* **INSTRUCTION**: Repeat the entries in full. Each line must match exactly.

(Document structure recognition data)
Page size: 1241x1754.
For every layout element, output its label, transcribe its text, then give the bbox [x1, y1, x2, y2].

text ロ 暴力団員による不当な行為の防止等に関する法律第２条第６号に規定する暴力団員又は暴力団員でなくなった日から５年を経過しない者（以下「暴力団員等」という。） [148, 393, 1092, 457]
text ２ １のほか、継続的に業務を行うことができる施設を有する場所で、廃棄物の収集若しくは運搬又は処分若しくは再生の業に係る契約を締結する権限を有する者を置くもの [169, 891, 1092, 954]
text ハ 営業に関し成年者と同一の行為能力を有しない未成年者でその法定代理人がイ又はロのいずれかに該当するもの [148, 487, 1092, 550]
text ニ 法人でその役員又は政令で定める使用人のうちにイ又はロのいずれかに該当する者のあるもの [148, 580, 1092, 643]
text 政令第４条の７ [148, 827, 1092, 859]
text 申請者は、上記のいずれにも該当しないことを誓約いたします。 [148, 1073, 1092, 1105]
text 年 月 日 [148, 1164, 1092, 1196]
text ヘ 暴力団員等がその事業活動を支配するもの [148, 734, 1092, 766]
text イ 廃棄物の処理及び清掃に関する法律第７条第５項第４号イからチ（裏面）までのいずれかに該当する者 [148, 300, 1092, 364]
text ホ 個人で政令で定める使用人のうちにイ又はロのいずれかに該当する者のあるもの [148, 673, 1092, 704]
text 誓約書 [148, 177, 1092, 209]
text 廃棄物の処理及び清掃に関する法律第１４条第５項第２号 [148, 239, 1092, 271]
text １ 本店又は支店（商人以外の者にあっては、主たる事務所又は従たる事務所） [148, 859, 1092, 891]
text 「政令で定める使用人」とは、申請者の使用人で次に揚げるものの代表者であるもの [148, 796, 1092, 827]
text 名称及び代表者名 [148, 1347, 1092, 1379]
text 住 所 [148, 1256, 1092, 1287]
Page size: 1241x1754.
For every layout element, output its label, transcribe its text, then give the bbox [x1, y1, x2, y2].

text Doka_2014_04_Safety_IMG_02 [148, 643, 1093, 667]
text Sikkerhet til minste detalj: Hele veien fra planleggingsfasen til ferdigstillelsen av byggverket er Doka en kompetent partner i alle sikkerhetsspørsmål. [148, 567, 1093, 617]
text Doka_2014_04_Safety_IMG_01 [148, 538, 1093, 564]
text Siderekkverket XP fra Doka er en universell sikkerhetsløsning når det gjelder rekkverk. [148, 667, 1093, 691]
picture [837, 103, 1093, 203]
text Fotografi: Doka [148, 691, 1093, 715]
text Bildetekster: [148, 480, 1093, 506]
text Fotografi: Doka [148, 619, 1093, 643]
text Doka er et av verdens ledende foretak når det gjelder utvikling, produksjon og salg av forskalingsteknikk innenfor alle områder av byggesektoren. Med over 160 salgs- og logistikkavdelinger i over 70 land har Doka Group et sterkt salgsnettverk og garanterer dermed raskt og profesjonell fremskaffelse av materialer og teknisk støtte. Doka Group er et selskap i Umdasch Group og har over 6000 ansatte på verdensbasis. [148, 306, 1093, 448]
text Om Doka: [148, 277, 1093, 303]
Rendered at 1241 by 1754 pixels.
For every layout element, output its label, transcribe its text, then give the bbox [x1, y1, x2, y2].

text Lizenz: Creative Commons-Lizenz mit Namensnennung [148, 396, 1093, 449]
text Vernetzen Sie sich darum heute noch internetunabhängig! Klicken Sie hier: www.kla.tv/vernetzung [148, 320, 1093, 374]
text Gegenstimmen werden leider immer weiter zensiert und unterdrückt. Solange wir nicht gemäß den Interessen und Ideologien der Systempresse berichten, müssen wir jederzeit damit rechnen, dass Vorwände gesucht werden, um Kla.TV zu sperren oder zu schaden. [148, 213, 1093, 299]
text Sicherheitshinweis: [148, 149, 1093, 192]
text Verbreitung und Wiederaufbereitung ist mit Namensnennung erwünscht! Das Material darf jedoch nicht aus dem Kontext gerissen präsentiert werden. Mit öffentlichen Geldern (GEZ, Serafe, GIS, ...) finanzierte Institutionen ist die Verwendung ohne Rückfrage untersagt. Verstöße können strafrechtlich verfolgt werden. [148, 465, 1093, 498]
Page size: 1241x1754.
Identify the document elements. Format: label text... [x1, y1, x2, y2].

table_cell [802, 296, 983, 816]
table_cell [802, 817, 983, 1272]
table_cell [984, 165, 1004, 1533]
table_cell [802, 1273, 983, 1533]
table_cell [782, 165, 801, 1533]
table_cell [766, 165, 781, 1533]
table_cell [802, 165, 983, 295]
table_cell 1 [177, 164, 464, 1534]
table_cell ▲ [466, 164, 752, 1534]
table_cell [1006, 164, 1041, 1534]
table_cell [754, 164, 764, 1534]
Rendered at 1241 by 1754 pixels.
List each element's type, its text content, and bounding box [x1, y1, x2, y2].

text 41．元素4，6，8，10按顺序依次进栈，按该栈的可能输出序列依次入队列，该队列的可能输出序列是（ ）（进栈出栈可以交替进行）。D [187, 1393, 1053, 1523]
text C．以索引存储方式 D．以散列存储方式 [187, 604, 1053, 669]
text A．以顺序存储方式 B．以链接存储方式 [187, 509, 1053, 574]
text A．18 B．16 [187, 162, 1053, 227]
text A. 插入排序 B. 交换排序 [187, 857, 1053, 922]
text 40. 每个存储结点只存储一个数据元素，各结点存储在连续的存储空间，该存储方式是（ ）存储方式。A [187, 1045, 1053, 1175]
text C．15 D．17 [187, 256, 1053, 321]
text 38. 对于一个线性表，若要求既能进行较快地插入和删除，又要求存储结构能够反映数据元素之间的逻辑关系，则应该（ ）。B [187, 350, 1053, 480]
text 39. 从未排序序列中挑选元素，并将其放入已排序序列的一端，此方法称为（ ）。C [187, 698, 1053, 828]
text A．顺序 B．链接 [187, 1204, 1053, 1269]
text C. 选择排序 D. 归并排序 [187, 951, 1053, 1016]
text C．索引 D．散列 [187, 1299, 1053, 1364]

* **PROBLEM SOLUTION**:
Page size: 1241x1754.
For every layout element, output its label, transcribe its text, then give the bbox [x1, y1, x2, y2].

text ロ 暴力団員による不当な行為の防止等に関する法律第２条第６号に規定する暴力団員又は暴力団員でなくなった日から５年を経過しない者（以下「暴力団員等」という。） [148, 393, 1092, 457]
text ２ １のほか、継続的に業務を行うことができる施設を有する場所で、廃棄物の収集若しくは運搬又は処分若しくは再生の業に係る契約を締結する権限を有する者を置くもの [169, 891, 1092, 954]
text ハ 営業に関し成年者と同一の行為能力を有しない未成年者でその法定代理人がイ又はロのいずれかに該当するもの [148, 487, 1092, 550]
text ニ 法人でその役員又は政令で定める使用人のうちにイ又はロのいずれかに該当する者のあるもの [148, 580, 1092, 643]
text 政令第４条の７ [148, 827, 1092, 859]
text 申請者は、上記のいずれにも該当しないことを誓約いたします。 [148, 1073, 1092, 1105]
text 年 月 日 [148, 1164, 1092, 1196]
text ヘ 暴力団員等がその事業活動を支配するもの [148, 734, 1092, 766]
text イ 廃棄物の処理及び清掃に関する法律第７条第５項第４号イからチ（裏面）までのいずれかに該当する者 [148, 300, 1092, 364]
text ホ 個人で政令で定める使用人のうちにイ又はロのいずれかに該当する者のあるもの [148, 673, 1092, 704]
text 誓約書 [148, 177, 1092, 209]
text 廃棄物の処理及び清掃に関する法律第１４条第５項第２号 [148, 239, 1092, 271]
text １ 本店又は支店（商人以外の者にあっては、主たる事務所又は従たる事務所） [148, 859, 1092, 891]
text 「政令で定める使用人」とは、申請者の使用人で次に揚げるものの代表者であるもの [148, 796, 1092, 827]
text 名称及び代表者名 [148, 1347, 1092, 1379]
text 住 所 [148, 1256, 1092, 1287]
Page size: 1241x1754.
For every layout element, output its label, transcribe its text, then give the bbox [x1, y1, x2, y2].

text Doka_2014_04_Safety_IMG_02 [148, 643, 1093, 667]
text Sikkerhet til minste detalj: Hele veien fra planleggingsfasen til ferdigstillelsen av byggverket er Doka en kompetent partner i alle sikkerhetsspørsmål. [148, 567, 1093, 617]
text Doka_2014_04_Safety_IMG_01 [148, 538, 1093, 564]
text Siderekkverket XP fra Doka er en universell sikkerhetsløsning når det gjelder rekkverk. [148, 667, 1093, 691]
picture [837, 103, 1093, 203]
text Fotografi: Doka [148, 691, 1093, 715]
text Bildetekster: [148, 480, 1093, 506]
text Fotografi: Doka [148, 619, 1093, 643]
text Doka er et av verdens ledende foretak når det gjelder utvikling, produksjon og salg av forskalingsteknikk innenfor alle områder av byggesektoren. Med over 160 salgs- og logistikkavdelinger i over 70 land har Doka Group et sterkt salgsnettverk og garanterer dermed raskt og profesjonell fremskaffelse av materialer og teknisk støtte. Doka Group er et selskap i Umdasch Group og har over 6000 ansatte på verdensbasis. [148, 306, 1093, 448]
text Om Doka: [148, 277, 1093, 303]
Rendered at 1241 by 1754 pixels.
For every layout element, output its label, transcribe its text, then give the bbox [x1, y1, x2, y2].

text Lizenz: Creative Commons-Lizenz mit Namensnennung [148, 396, 1093, 449]
text Vernetzen Sie sich darum heute noch internetunabhängig! Klicken Sie hier: www.kla.tv/vernetzung [148, 320, 1093, 374]
text Gegenstimmen werden leider immer weiter zensiert und unterdrückt. Solange wir nicht gemäß den Interessen und Ideologien der Systempresse berichten, müssen wir jederzeit damit rechnen, dass Vorwände gesucht werden, um Kla.TV zu sperren oder zu schaden. [148, 213, 1093, 299]
text Sicherheitshinweis: [148, 149, 1093, 192]
text Verbreitung und Wiederaufbereitung ist mit Namensnennung erwünscht! Das Material darf jedoch nicht aus dem Kontext gerissen präsentiert werden. Mit öffentlichen Geldern (GEZ, Serafe, GIS, ...) finanzierte Institutionen ist die Verwendung ohne Rückfrage untersagt. Verstöße können strafrechtlich verfolgt werden. [148, 465, 1093, 498]
Page size: 1241x1754.
Identify the document elements. Format: label text... [x1, y1, x2, y2].

table_cell [802, 296, 983, 816]
table_cell [802, 817, 983, 1272]
table_cell [984, 165, 1004, 1533]
table_cell [802, 1273, 983, 1533]
table_cell [782, 165, 801, 1533]
table_cell [766, 165, 781, 1533]
table_cell [802, 165, 983, 295]
table_cell 1 [177, 164, 464, 1534]
table_cell ▲ [466, 164, 752, 1534]
table_cell [1006, 164, 1041, 1534]
table_cell [754, 164, 764, 1534]
Rendered at 1241 by 1754 pixels.
List each element's type, its text content, and bounding box [x1, y1, x2, y2].

text 41．元素4，6，8，10按顺序依次进栈，按该栈的可能输出序列依次入队列，该队列的可能输出序列是（ ）（进栈出栈可以交替进行）。D [187, 1393, 1053, 1523]
text C．以索引存储方式 D．以散列存储方式 [187, 604, 1053, 669]
text A．以顺序存储方式 B．以链接存储方式 [187, 509, 1053, 574]
text A．18 B．16 [187, 162, 1053, 227]
text A. 插入排序 B. 交换排序 [187, 857, 1053, 922]
text 40. 每个存储结点只存储一个数据元素，各结点存储在连续的存储空间，该存储方式是（ ）存储方式。A [187, 1045, 1053, 1175]
text C．15 D．17 [187, 256, 1053, 321]
text 38. 对于一个线性表，若要求既能进行较快地插入和删除，又要求存储结构能够反映数据元素之间的逻辑关系，则应该（ ）。B [187, 350, 1053, 480]
text 39. 从未排序序列中挑选元素，并将其放入已排序序列的一端，此方法称为（ ）。C [187, 698, 1053, 828]
text A．顺序 B．链接 [187, 1204, 1053, 1269]
text C. 选择排序 D. 归并排序 [187, 951, 1053, 1016]
text C．索引 D．散列 [187, 1299, 1053, 1364]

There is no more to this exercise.